In rare cases, you can contract polio twice. So when the polio vaccine arrived in 1955, Anderson's mother raced her two daughters to the doctor's office.
"It was a sugar cube," Anderson says. "And we all took it. And my mom was radiant!"
Radiant because her girls were safe. But the disease scarred Anderson both physically and emotionally for life. The left side of her body never fully recovered, and she's had to endure numerous medical procedures over the years. Now in her 60s, Anderson started falling a lot and eventually had to get fitted for a leg brace. It's a daily reminder of her illness as a small child.
Because a virus almost killed her and still affects her life today, Anderson took the coronavirus seriously from the start. She and her husband religiously sheltered in place, and if they had to leave their home they wore masks. They desperately missed their grandchildren.
"There's heartache," Anderson says. "These are hard times. But we do it for one another."
Like her mother six decades ago, Anderson was beaming after recently receiving her second vaccine shot.
Leo Herrera also felt a familiar sense of relief when a nurse inserted a second dose of the COVID-19 vaccine into his arm. The past 12 months marked the second time the 39-year-old watched a virus rip through his community. COVID-19 has disproportionately hit both Latinos and LGBTQ people.
"I'm a gay man," says the San Francisco resident. "I have a lot of viral trauma from the HIV pandemic. I'm also a first-generation Mexican immigrant who grew up undocumented.

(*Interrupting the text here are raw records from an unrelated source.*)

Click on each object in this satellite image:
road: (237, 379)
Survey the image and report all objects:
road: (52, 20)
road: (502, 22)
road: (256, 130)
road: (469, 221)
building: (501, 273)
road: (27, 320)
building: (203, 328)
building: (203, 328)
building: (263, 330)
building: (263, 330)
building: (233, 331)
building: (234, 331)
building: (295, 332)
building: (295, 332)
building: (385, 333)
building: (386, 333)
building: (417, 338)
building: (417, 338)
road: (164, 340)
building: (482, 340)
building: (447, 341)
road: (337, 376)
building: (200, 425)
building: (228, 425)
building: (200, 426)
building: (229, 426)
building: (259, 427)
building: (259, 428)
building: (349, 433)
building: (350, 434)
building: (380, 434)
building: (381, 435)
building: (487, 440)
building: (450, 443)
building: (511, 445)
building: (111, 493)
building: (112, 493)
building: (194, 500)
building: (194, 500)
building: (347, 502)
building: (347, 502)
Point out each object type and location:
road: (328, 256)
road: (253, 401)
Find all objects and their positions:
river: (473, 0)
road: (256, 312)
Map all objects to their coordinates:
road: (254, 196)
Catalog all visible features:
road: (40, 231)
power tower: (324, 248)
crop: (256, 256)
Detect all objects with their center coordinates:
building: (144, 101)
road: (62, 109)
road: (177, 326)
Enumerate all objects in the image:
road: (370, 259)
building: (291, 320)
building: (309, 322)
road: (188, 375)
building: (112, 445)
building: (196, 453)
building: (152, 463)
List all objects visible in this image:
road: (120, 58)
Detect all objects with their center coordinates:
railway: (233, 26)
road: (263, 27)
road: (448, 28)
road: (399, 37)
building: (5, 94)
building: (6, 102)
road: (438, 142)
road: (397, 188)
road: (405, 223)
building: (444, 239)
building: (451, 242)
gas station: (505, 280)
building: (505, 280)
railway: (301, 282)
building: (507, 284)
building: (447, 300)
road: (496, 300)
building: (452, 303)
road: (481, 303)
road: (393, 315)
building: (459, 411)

So there's a lot of overlap between the two pandemics."
Back in 2012, Herrera was dating an HIV-positive man. That same year PrEP, a daily pill that prevents the user from contracting the virus, hit the market. But, just like the vaccine rollout today, access tilted toward affluent communities with good insurance.
"It took years for PrEP to be distributed widely to folks of color and folks without health care," Herrera says.
And just like today, a lot of media focused on unknowns. Would the pill lead to toxicity? Bone density issues? Maybe kidney problems?
In the end, Herrera took a leap of faith. The mental health benefits outweighed the potential physical risks.
"The first time I had sex without a condom with an HIV-positive person was a freedom and a loss of shame and anxiety that was phenomenal," he says.
Jonathan Salinas can relate. Even though the 23-year-old San Francisco resident didn't endure the AIDS crisis, the virus haunts his generation, as well.
"When I was growing up as a gay man I was told that HIV should always be in the periphery or around the conversations of sex," he says. So, when he learned about PrEP during a visit to Planned Parenthood he was thrilled to start taking the daily pill.
"As soon as I got on PrEP, that anxiety, that weight off of my shoulders, it lifted almost immediately because I felt empowered," he says.
Salinas was filled with a similar sense of relief when he received his COVID-19 vaccine. He hasn't visited his relatives for months out of fear he'd bring the virus home.
"I just felt so much hope," he says about getting the vaccine.
A beat too long
While driving to get his second COVID-19 shot, Leo Herrera stopped for gas. When he walked inside the station to pay, he passed a group of people not wearing masks.
"And I thought, 'Oh, man. I cannot wait for this to be the last time that I have to focus on what everybody else is doing to take care of me. I can finally take that power back, ' " he says, grinning.
He's looking forward to the time when most people are vaccinated. When he finds himself at a wedding reception or a bar, and without thinking he can open his arms to hug a stranger. "And the hug is going to go on for a beat too long," he says. "And you're going to hold on to that stranger, and you're both going to realize what that hug means."